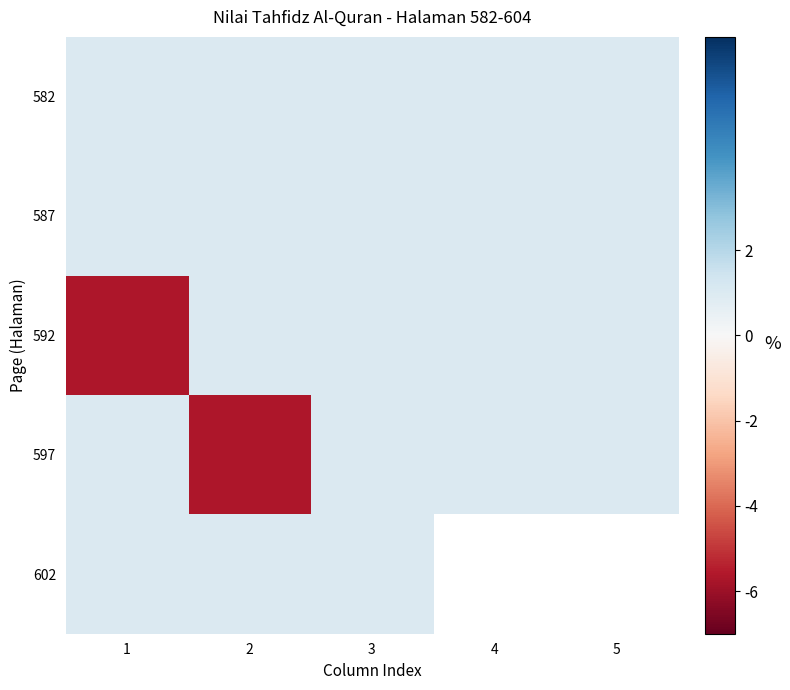

The 597 series shows 1.7 at 3. True or false?

False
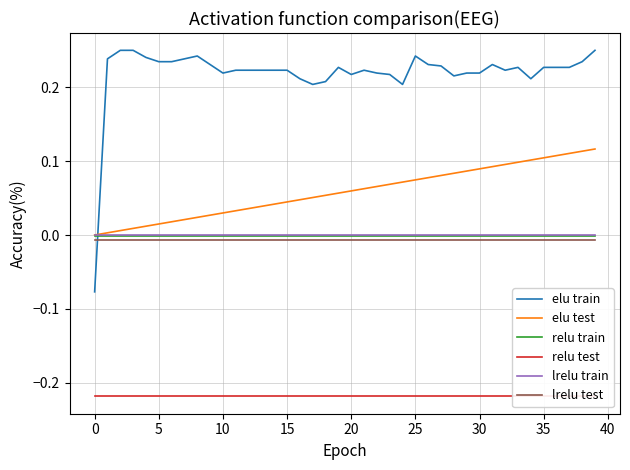

Which has a higher value, 38 or 13?

38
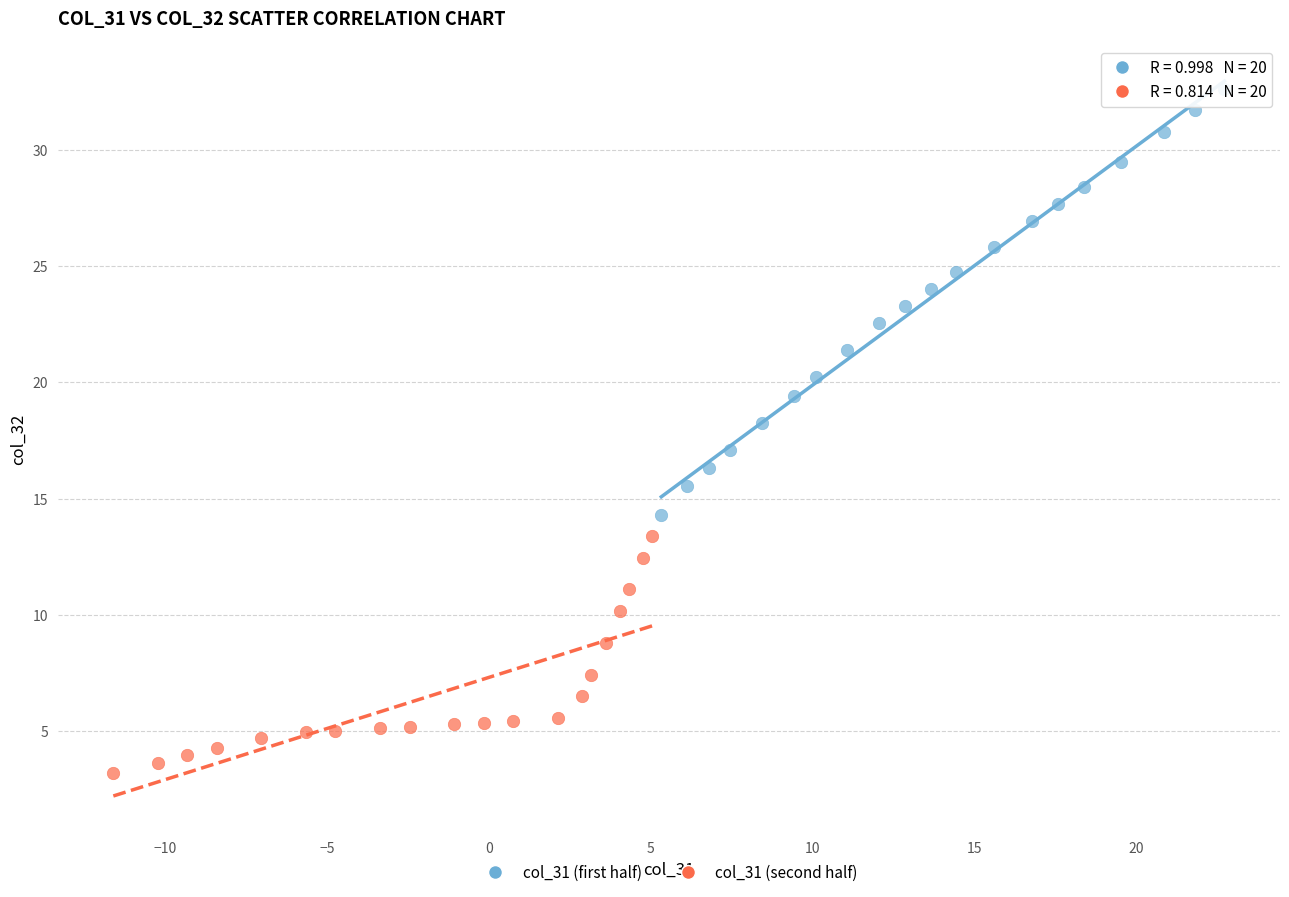

Which series contains the highest Y value?

col_31 (first half)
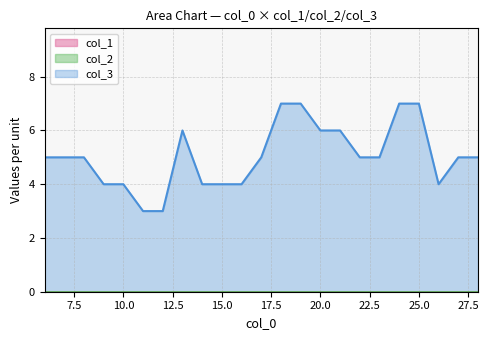

Does the chart have visible grid lines?

Yes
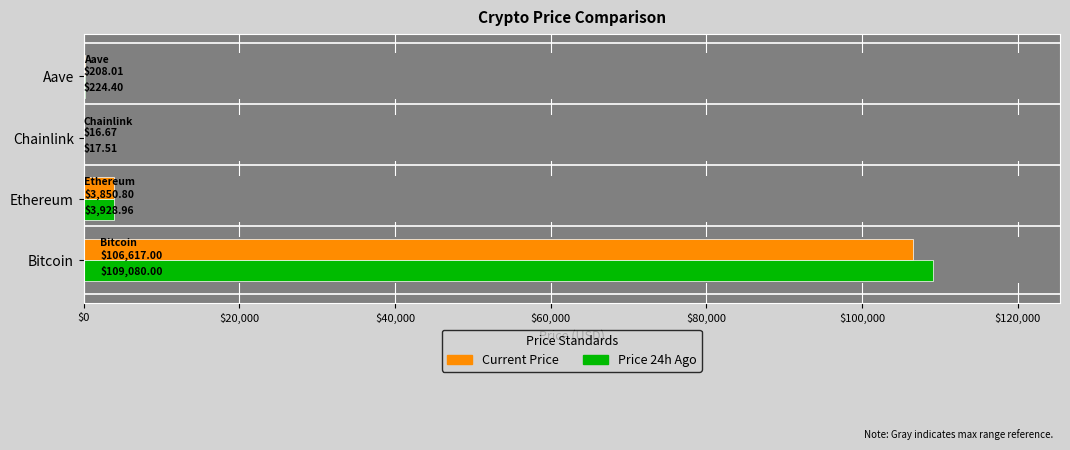

What is the difference between the second highest and minimum values in the Price 24h Ago series?

3911.4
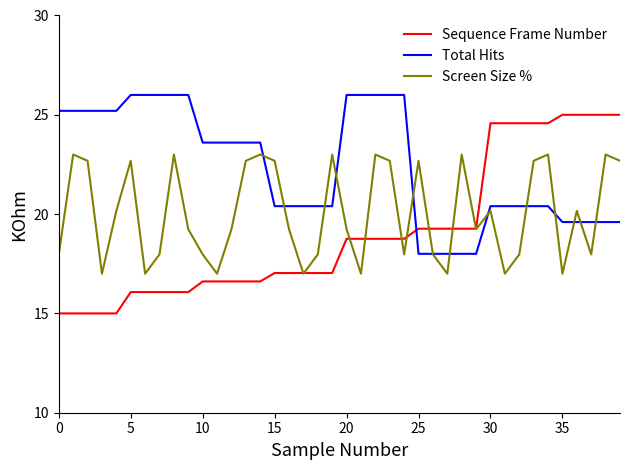

At how many categories does at least one series exceed 21?

34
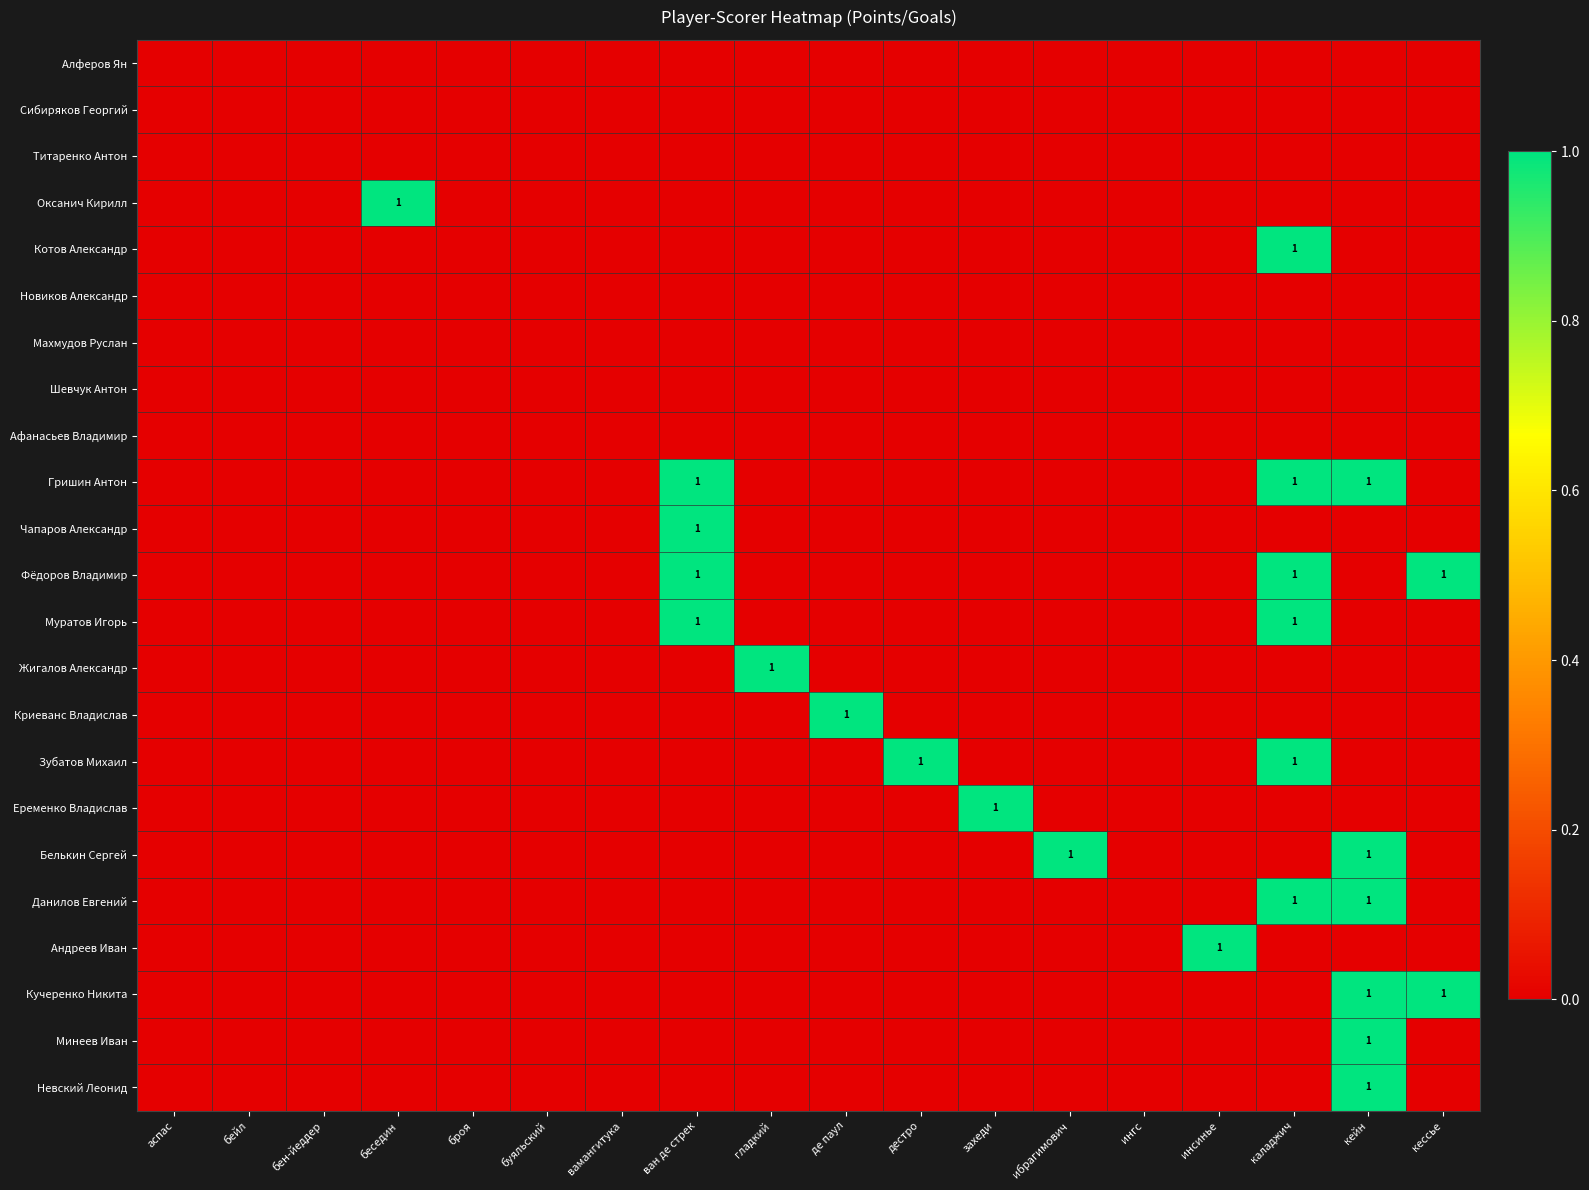

Between каладжич and аспас, which is larger?

каладжич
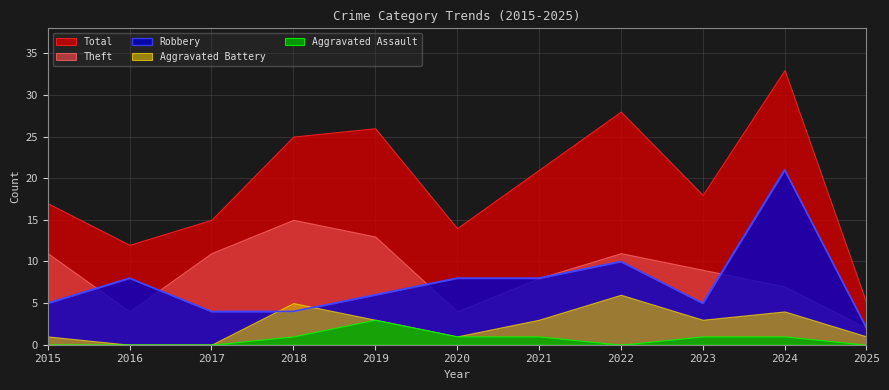

Reading left to right, extract all data points from this chart.

Robbery: 2015=5	2016=8	2017=4	2018=4	2019=6	2020=8	2021=8	2022=10	2023=5	2024=21	2025=2
Theft: 2015=11	2016=4	2017=11	2018=15	2019=13	2020=4	2021=8	2022=11	2023=9	2024=7	2025=2
Aggravated Battery: 2015=1	2016=0	2017=0	2018=5	2019=3	2020=1	2021=3	2022=6	2023=3	2024=4	2025=1
Aggravated Assault: 2015=0	2016=0	2017=0	2018=1	2019=3	2020=1	2021=1	2022=0	2023=1	2024=1	2025=0
Total: 2015=17	2016=12	2017=15	2018=25	2019=26	2020=14	2021=21	2022=28	2023=18	2024=33	2025=5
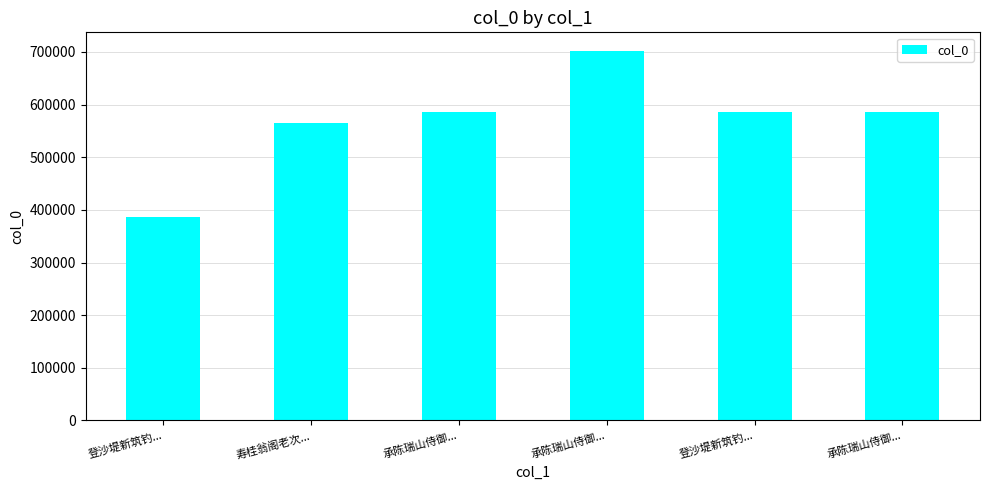

Reading left to right, extract all data points from this chart.

385693	565005	585683	702176	585476	585682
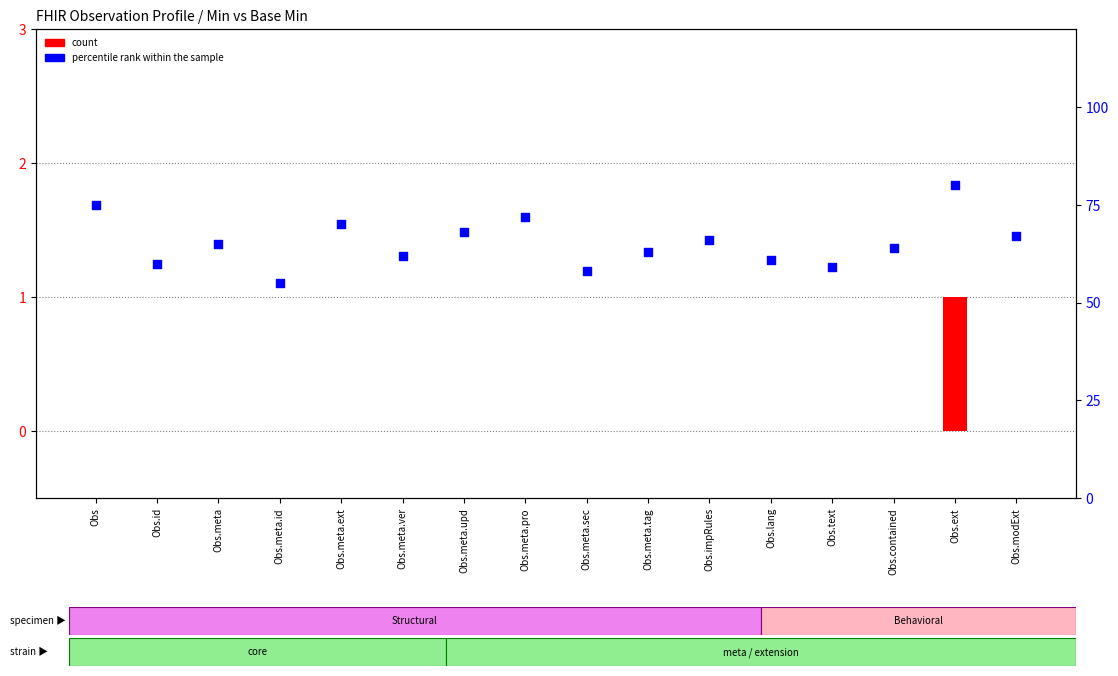

What are all the series names shown in the legend?

count, percentile rank within the sample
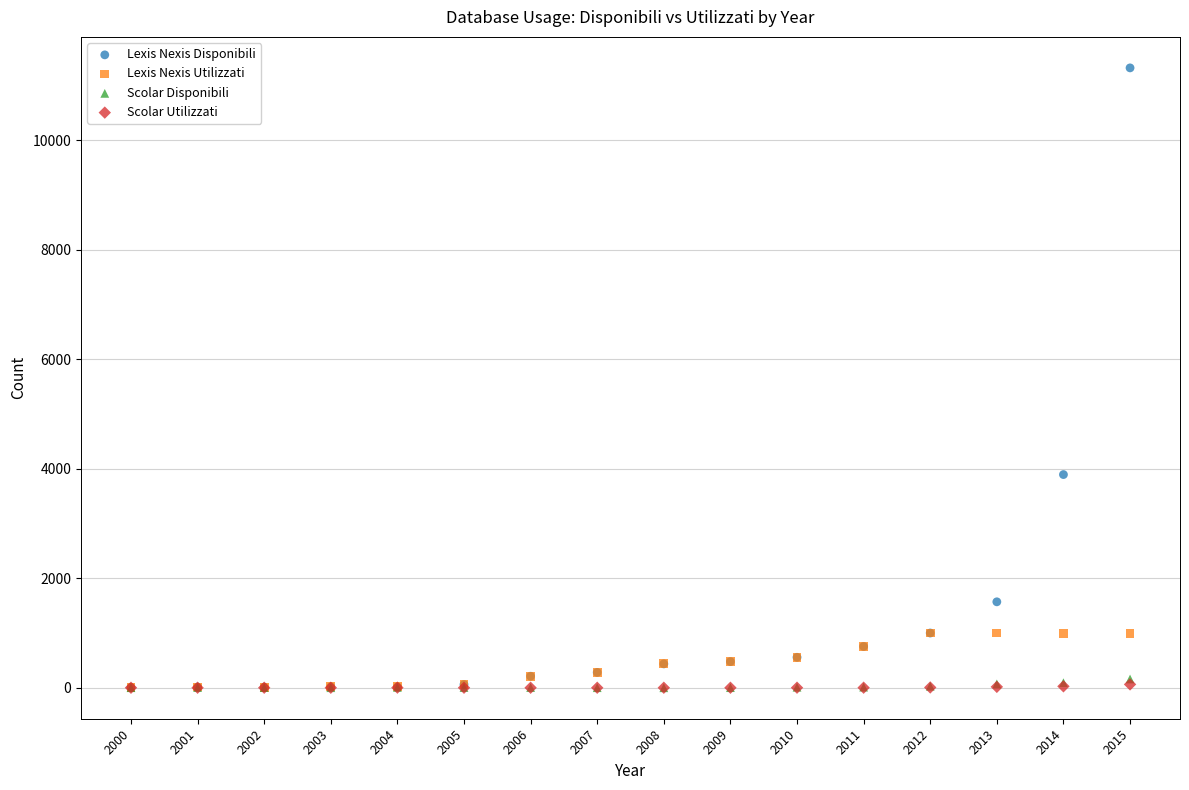

What are all the series names shown in the legend?

Lexis Nexis Disponibili, Lexis Nexis Utilizzati, Scolar Disponibili, Scolar Utilizzati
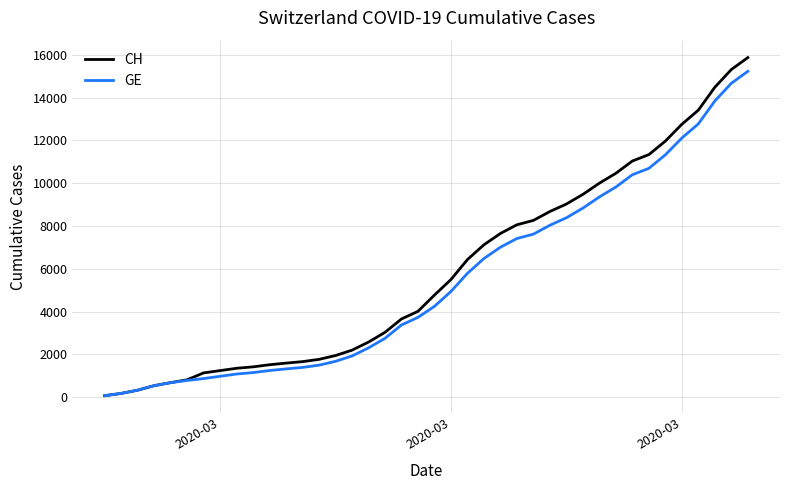

Which series has the widest spread of values?

CH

— To do —
Reproduce the records verbatim, starting at the line containing "Which has a higher value, 38 or 13?" and continuing through the final line of the records. Omit the pictures.

— Result of this exercise —
Which has a higher value, 38 or 13?

38

Which series contains the highest Y value?

col_31 (first half)

Does the chart have visible grid lines?

Yes

What is the difference between the second highest and minimum values in the Price 24h Ago series?

3911.4

At how many categories does at least one series exceed 21?

34

Between каладжич and аспас, which is larger?

каладжич

Reading left to right, extract all data points from this chart.

Robbery: 2015=5	2016=8	2017=4	2018=4	2019=6	2020=8	2021=8	2022=10	2023=5	2024=21	2025=2
Theft: 2015=11	2016=4	2017=11	2018=15	2019=13	2020=4	2021=8	2022=11	2023=9	2024=7	2025=2
Aggravated Battery: 2015=1	2016=0	2017=0	2018=5	2019=3	2020=1	2021=3	2022=6	2023=3	2024=4	2025=1
Aggravated Assault: 2015=0	2016=0	2017=0	2018=1	2019=3	2020=1	2021=1	2022=0	2023=1	2024=1	2025=0
Total: 2015=17	2016=12	2017=15	2018=25	2019=26	2020=14	2021=21	2022=28	2023=18	2024=33	2025=5

Reading left to right, extract all data points from this chart.

385693	565005	585683	702176	585476	585682

What are all the series names shown in the legend?

count, percentile rank within the sample

What are all the series names shown in the legend?

Lexis Nexis Disponibili, Lexis Nexis Utilizzati, Scolar Disponibili, Scolar Utilizzati

Which series has the widest spread of values?

CH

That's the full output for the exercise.